Geen instemming met opzegging
Bij brief van 25 oktober 2021 heeft de toenmalige gemachtigde van de werknemer de werkgever medegedeeld het niet eens te zijn met de wijze waarop het dienstverband plots tot een einde is gekomen. Daarnaast is de werkgever verzocht om aan al haar wettelijke en contractuele verplichtingen te voldoen tot en met 31 december 2021.
Op 8 november 2021 ontving de werknemer van de werkgever op haar bankrekening een nettobedrag van € 1.270,16.
Op 12 november 2021 is de werkgever nogmaals namens de werknemer aangeschreven door de huidige gemachtigde.
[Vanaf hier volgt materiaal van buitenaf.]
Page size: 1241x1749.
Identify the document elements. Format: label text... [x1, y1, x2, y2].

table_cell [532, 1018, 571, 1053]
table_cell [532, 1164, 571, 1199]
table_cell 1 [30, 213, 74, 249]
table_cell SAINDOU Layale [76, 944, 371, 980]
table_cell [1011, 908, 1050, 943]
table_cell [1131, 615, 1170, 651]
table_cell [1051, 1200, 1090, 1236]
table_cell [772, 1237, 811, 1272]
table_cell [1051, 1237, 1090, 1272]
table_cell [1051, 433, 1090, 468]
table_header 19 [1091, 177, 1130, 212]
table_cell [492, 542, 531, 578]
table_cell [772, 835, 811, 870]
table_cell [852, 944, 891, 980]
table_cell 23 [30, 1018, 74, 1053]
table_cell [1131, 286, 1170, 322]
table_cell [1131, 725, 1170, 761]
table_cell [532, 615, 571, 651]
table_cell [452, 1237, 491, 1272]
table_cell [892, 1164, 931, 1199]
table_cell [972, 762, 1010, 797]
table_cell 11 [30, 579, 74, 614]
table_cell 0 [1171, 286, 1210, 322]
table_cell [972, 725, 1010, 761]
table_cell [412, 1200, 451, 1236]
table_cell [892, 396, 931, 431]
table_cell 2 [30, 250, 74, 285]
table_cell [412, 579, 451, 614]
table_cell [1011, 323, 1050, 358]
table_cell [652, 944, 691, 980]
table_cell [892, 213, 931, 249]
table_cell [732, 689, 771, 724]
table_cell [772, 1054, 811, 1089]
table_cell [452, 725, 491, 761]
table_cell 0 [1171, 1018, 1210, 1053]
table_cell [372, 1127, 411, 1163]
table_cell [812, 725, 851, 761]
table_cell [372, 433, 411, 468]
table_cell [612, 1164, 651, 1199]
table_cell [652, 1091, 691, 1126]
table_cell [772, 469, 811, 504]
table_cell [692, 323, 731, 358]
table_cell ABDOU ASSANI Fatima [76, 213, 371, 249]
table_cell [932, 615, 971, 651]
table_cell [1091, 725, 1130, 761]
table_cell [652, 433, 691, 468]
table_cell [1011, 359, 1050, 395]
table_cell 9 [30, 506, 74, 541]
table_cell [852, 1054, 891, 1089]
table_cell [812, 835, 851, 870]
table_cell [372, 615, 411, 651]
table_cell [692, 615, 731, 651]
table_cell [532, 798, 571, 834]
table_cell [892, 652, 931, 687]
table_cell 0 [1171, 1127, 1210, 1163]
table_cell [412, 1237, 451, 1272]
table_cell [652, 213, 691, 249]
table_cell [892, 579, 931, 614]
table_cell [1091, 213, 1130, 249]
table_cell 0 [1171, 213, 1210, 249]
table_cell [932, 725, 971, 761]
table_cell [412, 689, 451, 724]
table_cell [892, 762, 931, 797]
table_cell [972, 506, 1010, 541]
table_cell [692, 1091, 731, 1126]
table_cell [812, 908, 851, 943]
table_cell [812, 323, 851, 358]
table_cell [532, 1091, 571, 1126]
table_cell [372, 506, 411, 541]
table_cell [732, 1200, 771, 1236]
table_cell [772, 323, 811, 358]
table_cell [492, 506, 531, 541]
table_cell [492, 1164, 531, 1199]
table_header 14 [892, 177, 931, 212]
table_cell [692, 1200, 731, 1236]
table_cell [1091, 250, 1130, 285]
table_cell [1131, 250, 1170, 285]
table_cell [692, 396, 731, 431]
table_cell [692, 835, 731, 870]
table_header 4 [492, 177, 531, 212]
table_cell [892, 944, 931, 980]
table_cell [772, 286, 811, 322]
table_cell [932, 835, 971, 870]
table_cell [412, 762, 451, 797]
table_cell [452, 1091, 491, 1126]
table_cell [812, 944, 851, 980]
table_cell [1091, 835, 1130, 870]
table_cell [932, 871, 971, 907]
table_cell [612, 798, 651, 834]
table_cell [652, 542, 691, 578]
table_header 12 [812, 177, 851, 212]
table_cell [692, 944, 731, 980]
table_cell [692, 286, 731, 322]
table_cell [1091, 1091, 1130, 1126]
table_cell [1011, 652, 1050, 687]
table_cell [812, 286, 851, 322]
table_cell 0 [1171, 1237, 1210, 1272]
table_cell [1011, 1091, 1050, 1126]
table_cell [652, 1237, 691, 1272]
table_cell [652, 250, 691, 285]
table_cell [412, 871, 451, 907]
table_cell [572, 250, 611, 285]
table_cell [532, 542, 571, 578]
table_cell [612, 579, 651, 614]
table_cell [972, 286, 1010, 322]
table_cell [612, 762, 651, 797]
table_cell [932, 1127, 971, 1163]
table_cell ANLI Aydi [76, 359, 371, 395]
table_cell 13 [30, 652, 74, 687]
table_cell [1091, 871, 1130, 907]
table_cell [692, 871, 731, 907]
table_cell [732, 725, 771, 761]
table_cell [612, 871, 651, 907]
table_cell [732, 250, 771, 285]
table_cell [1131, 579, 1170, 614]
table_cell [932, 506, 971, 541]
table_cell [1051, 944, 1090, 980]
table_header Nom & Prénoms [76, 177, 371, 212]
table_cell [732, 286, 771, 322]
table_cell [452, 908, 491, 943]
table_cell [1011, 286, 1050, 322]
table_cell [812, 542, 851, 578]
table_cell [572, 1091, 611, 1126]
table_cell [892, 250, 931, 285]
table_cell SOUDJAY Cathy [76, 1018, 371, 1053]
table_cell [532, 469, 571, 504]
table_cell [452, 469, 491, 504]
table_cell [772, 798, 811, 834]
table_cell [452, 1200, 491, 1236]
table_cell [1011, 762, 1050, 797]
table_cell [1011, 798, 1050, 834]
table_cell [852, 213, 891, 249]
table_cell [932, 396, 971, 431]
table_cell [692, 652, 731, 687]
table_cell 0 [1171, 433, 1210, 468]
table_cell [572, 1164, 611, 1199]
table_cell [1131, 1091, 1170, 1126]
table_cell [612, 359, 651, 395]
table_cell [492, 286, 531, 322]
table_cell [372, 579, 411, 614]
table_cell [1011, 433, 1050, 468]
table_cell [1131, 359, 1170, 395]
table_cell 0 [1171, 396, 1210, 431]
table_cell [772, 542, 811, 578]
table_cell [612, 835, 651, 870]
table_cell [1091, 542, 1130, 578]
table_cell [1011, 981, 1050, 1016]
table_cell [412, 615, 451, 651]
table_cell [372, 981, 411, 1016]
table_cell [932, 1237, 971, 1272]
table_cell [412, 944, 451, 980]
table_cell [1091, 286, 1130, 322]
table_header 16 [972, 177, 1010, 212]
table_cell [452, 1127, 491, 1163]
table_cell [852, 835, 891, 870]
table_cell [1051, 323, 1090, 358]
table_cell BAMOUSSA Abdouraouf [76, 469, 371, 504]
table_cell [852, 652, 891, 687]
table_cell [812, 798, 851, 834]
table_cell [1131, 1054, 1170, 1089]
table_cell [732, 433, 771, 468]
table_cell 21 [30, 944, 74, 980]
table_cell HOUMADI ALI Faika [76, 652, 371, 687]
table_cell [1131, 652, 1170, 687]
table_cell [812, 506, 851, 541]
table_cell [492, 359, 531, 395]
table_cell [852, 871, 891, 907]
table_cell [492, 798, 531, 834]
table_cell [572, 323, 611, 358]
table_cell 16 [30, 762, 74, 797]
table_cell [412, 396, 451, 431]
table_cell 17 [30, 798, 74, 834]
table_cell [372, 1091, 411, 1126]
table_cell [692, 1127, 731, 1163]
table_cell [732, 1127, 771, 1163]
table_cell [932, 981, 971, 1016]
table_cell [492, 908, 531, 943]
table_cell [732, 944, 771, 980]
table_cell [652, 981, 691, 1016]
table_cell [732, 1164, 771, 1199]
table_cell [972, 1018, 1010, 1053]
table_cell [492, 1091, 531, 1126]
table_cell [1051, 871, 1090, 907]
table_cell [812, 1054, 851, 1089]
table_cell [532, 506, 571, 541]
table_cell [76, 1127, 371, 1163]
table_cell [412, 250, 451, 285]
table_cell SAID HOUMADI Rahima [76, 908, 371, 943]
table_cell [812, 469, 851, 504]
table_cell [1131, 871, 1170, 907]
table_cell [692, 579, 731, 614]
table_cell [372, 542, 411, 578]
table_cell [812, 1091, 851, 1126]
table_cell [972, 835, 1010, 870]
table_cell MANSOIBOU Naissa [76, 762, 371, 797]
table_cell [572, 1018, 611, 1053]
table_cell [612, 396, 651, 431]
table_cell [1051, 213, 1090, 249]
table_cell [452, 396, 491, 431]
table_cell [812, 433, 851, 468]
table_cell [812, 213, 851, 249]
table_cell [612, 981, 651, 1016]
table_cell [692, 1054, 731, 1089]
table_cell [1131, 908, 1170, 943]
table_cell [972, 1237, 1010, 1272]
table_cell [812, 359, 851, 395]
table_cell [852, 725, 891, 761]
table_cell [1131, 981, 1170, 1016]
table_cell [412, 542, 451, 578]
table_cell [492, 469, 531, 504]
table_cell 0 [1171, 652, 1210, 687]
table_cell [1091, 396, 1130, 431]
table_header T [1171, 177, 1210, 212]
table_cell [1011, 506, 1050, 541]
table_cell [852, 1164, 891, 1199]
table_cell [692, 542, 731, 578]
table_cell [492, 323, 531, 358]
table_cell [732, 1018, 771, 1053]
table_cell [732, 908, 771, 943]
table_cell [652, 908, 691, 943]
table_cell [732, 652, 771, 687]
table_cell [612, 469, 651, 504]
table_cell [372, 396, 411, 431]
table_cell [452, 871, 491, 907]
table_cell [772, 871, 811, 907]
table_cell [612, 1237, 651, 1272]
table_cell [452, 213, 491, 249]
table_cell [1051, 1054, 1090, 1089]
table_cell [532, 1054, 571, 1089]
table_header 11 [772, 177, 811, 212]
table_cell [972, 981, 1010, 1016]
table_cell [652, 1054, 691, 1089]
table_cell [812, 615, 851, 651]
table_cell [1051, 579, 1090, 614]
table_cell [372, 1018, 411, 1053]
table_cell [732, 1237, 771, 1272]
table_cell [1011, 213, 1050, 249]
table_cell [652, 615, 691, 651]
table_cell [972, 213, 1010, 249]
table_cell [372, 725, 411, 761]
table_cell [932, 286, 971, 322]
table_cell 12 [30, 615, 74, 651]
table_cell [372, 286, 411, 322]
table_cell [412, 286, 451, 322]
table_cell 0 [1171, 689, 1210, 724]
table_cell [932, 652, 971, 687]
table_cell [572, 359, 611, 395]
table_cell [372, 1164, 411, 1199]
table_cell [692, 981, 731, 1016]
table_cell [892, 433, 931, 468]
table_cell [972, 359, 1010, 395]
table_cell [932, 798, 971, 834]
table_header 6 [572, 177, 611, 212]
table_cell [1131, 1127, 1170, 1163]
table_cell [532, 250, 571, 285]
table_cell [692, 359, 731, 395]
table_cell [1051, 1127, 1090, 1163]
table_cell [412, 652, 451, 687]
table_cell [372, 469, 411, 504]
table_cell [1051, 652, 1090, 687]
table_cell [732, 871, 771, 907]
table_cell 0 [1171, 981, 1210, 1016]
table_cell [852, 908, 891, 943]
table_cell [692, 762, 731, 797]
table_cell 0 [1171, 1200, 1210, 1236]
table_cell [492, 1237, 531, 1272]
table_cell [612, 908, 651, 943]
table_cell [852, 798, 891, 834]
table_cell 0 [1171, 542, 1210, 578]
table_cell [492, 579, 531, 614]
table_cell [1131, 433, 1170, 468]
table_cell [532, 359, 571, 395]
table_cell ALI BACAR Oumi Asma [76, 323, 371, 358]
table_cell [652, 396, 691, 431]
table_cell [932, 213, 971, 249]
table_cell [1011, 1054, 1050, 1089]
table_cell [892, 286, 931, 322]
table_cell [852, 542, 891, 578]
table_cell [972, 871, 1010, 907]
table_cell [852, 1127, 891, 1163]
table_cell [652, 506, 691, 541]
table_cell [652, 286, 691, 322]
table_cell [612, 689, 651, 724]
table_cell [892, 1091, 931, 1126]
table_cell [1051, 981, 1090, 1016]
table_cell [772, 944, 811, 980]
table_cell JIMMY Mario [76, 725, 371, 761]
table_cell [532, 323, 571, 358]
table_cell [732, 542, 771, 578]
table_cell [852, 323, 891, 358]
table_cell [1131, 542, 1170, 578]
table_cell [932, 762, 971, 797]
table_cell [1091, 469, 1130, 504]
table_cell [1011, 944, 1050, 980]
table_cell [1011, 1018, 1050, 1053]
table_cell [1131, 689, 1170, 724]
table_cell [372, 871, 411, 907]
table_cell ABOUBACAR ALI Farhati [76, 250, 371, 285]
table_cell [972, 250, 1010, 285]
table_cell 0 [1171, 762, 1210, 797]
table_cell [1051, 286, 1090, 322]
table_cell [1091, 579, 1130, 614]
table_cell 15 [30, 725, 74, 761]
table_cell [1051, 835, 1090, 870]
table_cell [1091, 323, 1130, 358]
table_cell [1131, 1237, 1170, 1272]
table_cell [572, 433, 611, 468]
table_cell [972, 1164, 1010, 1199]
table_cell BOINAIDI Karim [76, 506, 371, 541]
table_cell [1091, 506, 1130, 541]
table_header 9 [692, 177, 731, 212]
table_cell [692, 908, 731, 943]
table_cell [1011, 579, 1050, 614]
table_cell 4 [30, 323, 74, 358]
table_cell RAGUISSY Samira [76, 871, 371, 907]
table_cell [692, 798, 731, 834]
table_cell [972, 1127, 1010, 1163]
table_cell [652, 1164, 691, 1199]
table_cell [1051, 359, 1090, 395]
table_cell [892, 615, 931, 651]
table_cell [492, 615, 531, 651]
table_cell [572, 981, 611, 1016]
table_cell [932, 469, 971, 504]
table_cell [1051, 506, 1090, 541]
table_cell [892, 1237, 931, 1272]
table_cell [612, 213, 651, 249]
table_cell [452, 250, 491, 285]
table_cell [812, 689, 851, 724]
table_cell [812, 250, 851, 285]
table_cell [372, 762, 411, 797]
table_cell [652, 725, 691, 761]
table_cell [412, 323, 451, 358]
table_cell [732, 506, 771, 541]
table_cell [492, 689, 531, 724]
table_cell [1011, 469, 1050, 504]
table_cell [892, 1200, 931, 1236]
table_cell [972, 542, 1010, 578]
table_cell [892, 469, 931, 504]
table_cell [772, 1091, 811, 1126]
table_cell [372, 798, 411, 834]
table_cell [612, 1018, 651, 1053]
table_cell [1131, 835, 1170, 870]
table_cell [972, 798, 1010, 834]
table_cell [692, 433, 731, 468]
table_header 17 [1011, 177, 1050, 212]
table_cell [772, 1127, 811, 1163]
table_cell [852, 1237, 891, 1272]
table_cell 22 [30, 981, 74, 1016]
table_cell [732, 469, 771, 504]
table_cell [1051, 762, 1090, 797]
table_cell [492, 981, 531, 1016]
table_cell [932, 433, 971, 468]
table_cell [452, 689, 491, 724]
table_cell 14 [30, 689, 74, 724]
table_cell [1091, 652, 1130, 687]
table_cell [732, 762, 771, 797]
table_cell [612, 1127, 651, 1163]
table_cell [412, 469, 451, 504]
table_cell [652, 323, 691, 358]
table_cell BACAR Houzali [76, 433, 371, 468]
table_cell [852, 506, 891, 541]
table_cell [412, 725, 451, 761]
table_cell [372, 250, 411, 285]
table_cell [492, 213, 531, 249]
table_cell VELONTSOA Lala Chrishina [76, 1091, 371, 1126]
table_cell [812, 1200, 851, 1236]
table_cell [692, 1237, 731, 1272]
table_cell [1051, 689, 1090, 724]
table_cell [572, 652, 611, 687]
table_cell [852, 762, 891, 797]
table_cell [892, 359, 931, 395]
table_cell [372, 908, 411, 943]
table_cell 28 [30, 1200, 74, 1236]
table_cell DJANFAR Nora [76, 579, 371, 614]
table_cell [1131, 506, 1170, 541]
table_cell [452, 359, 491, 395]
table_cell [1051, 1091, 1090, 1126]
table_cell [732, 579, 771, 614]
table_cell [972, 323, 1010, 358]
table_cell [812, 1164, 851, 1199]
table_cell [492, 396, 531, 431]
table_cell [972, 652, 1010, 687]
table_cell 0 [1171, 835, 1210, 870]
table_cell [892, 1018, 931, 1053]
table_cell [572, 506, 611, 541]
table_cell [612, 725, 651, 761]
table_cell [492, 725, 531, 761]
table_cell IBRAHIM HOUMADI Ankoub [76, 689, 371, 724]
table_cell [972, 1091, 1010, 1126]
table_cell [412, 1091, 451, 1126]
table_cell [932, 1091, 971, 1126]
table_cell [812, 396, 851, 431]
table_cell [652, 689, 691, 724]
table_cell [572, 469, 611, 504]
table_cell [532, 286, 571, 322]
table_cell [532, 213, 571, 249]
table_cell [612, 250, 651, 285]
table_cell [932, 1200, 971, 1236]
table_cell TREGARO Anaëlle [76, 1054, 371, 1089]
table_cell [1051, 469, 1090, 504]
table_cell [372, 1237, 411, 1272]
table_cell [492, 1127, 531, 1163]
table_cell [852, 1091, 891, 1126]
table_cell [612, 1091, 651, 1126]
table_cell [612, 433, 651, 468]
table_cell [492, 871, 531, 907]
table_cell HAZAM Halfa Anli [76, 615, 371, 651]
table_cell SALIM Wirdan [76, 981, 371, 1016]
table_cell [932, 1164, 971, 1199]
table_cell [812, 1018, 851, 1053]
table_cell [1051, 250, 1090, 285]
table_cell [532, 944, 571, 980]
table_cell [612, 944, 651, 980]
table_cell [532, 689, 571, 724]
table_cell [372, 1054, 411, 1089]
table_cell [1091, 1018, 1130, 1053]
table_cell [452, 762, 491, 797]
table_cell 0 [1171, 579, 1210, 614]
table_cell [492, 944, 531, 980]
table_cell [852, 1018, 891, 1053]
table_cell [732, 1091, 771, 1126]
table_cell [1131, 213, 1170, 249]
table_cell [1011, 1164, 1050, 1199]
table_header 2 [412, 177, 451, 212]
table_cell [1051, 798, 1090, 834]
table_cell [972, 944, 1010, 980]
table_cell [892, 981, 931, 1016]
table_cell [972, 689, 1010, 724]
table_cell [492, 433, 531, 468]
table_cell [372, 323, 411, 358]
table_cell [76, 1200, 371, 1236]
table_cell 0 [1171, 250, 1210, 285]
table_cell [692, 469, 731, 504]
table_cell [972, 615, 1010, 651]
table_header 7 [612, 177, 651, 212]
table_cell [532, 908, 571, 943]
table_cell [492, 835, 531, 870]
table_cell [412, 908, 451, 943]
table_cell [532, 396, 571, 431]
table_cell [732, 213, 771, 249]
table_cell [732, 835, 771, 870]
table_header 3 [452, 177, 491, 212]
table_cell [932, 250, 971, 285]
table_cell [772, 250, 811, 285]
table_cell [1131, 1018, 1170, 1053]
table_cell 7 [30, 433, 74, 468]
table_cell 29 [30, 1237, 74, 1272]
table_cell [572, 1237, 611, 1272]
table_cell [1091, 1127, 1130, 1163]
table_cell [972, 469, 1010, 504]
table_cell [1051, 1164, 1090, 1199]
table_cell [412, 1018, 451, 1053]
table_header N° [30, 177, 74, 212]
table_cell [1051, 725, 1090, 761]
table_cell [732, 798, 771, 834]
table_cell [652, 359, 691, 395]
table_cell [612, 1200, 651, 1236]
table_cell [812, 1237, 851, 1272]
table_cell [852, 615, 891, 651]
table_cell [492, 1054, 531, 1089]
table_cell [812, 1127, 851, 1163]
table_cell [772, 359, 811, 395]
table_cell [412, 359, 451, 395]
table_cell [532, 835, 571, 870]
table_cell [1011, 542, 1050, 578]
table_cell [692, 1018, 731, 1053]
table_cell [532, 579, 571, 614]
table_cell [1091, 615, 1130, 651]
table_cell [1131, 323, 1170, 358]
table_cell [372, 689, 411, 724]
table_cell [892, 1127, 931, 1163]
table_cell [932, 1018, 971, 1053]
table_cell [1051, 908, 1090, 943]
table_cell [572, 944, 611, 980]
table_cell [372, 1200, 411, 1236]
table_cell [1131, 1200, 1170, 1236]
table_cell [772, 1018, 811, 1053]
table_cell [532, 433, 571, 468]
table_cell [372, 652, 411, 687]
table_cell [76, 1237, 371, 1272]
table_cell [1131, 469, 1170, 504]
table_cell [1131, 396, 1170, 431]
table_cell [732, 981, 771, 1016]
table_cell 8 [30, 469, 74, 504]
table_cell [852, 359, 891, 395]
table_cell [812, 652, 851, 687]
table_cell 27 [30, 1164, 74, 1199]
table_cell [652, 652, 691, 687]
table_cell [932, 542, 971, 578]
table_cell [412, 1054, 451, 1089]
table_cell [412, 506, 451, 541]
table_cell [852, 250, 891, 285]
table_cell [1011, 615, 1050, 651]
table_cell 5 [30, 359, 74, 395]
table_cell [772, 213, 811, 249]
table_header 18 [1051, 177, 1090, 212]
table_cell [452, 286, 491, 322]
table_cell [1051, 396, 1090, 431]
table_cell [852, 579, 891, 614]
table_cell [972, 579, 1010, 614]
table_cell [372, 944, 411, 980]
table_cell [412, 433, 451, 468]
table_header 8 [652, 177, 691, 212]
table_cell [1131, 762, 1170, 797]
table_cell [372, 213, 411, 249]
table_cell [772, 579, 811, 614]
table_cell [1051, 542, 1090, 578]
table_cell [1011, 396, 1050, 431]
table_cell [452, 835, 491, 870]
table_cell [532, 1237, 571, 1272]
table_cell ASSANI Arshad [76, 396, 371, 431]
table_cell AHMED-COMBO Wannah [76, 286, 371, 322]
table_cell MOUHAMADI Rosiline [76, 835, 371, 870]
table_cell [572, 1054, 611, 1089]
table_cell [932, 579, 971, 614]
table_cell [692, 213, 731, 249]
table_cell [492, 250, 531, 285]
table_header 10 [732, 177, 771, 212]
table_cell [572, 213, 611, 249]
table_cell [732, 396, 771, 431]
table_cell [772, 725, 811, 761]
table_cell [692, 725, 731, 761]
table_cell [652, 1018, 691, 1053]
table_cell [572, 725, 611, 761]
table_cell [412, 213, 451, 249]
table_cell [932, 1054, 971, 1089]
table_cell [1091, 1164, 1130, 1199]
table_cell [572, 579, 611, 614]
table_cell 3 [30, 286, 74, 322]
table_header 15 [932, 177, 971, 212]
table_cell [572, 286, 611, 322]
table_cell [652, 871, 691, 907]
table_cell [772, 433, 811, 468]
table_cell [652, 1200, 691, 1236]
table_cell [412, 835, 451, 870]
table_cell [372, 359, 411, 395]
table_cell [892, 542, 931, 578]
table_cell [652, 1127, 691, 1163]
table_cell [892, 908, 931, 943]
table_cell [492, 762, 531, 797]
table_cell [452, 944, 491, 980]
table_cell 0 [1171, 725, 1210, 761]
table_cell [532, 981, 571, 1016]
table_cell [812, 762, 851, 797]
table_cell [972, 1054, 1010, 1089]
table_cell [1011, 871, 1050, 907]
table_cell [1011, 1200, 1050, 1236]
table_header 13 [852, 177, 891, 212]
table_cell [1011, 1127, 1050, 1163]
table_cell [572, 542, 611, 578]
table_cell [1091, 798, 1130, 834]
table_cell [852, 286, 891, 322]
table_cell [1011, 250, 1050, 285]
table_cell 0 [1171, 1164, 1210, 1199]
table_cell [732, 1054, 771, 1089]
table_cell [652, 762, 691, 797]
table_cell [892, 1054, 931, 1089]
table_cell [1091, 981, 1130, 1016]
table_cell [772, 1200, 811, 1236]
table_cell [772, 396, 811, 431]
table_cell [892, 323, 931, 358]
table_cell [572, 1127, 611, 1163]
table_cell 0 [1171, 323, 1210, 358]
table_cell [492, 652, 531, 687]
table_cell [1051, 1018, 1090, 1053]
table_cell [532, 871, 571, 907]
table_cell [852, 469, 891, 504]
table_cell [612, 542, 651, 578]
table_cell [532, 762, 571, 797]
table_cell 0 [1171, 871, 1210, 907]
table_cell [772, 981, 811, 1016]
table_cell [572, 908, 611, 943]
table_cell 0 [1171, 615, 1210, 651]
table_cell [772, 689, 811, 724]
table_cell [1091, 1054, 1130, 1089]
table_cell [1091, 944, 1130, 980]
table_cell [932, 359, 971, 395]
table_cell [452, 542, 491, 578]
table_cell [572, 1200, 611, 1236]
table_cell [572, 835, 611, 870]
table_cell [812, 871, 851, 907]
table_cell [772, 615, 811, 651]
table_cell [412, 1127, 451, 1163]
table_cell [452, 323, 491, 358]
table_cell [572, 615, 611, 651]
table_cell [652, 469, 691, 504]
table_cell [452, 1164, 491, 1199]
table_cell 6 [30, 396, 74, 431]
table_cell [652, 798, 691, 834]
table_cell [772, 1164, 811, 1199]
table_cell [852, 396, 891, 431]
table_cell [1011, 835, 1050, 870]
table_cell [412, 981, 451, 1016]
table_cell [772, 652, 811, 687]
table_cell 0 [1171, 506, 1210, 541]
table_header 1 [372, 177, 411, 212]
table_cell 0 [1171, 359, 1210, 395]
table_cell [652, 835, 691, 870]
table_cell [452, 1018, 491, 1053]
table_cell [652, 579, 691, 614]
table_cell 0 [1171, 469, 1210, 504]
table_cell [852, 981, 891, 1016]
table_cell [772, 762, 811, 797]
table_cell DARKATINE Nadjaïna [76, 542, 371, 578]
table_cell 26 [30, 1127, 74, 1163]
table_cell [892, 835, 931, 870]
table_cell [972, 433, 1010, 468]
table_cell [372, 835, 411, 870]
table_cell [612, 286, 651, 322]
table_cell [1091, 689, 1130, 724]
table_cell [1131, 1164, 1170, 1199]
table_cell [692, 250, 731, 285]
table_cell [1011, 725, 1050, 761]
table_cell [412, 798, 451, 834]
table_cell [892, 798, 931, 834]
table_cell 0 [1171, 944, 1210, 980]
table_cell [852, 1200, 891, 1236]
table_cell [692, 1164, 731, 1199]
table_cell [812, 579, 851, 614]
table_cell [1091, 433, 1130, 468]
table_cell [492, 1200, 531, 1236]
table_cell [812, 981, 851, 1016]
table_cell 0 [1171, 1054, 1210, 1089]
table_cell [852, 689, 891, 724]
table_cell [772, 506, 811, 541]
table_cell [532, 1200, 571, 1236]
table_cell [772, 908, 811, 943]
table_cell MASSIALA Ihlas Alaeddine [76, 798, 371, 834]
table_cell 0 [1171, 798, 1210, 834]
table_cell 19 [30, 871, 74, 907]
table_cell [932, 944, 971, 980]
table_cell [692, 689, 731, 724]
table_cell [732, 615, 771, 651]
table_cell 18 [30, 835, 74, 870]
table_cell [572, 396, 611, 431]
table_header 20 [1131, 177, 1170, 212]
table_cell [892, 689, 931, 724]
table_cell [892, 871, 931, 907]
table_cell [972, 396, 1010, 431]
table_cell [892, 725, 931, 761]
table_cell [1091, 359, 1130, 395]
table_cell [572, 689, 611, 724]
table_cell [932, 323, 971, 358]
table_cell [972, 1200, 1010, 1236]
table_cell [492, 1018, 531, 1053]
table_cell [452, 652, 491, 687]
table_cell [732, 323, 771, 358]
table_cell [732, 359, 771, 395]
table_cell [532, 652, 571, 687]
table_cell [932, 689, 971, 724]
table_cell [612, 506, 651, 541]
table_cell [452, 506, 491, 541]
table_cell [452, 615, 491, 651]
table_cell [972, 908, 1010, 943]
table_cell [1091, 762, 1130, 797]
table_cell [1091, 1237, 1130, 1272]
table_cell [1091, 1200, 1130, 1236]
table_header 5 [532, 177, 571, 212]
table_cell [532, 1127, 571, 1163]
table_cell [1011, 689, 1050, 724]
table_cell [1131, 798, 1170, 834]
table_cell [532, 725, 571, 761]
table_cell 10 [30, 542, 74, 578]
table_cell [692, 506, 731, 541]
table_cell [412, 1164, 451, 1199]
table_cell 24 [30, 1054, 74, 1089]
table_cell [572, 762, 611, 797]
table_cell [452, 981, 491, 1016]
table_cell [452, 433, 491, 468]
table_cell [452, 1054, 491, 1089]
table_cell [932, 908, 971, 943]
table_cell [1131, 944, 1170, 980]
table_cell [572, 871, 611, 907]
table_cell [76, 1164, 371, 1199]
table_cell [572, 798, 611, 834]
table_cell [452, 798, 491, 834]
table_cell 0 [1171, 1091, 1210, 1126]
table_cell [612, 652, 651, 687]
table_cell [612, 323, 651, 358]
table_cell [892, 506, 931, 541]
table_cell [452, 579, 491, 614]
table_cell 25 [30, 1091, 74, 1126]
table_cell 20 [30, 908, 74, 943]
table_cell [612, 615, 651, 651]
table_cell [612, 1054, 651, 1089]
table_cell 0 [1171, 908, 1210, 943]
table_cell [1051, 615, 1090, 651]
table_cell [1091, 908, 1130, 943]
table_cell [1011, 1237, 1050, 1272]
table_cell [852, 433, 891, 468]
In die brief is nogmaals medegedeeld dat de werknemer niet heeft ingestemd met een opzegging van haar arbeidsovereenkomst.
Berusting in einde contract
Verder is in die brief aangegeven dat de werknemer berust in het einde van de arbeidsovereenkomst per 6 oktober 2021. De werknemer maakt aanspraak op de transitievergoeding, de gefixeerde schadevergoeding en een billijke vergoeding. Ook is aangegeven dat de werknemer recht heeft op betaling van haar loon tot 6 oktober 2021 en op een correcte eindafrekening van het dienstverband.
In reactie op vorenbedoelde brief heeft het administratiekantoor namens de werkgever laten weten dat de werkgever aan de gedane verzoeken geen gehoor zal geven.
Verzoek om vergoedingen
De werknemer stapt naar de rechter en verzoekt onder meer om een billijke vergoeding, transitievergoeding en gefixeerde schadevergoeding.
Billijke vergoeding
De werknemer berust in het einde van de arbeidsovereenkomst, zodat tussen partijen vaststaat dat deze op 6 oktober 2021 is geëindigd. De vraag die in deze zaak beantwoord moet worden is die of aan de werknemer een billijke vergoeding moet worden toegekend omdat de werkgever, naar tussen partijen vaststaat, de arbeidsovereenkomst in strijd met artikel 7:671 BW heeft opgezegd. Partijen zijn het er over eens dat de opzegging van de arbeidsovereenkomst, zoals door de werkgever gedaan bij e-mail van 7 oktober 2021, is geschied zonder een geldige dringende reden.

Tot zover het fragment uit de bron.